Exercise details: Reproduce the text of every item below, line for line and without alteration, and omit the pictures from your answer.

BEGIN Data shown

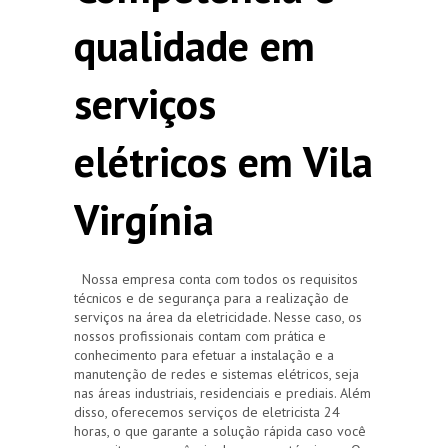
qualidade em
serviços
elétricos em Vila
Virgínia
Nossa empresa conta com todos os requisitos
técnicos e de segurança para a realização de
serviços na área da eletricidade. Nesse caso, os
nossos profissionais contam com prática e
conhecimento para efetuar a instalação e a
manutenção de redes e sistemas elétricos, seja
nas áreas industriais, residenciais e prediais. Além
disso, oferecemos serviços de eletricista 24
horas, o que garante a solução rápida caso você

END Data shown

Solution for this exercise:
qualidade em
serviços
elétricos em Vila
Virgínia
Nossa empresa conta com todos os requisitos
técnicos e de segurança para a realização de
serviços na área da eletricidade. Nesse caso, os
nossos profissionais contam com prática e
conhecimento para efetuar a instalação e a
manutenção de redes e sistemas elétricos, seja
nas áreas industriais, residenciais e prediais. Além
disso, oferecemos serviços de eletricista 24
horas, o que garante a solução rápida caso você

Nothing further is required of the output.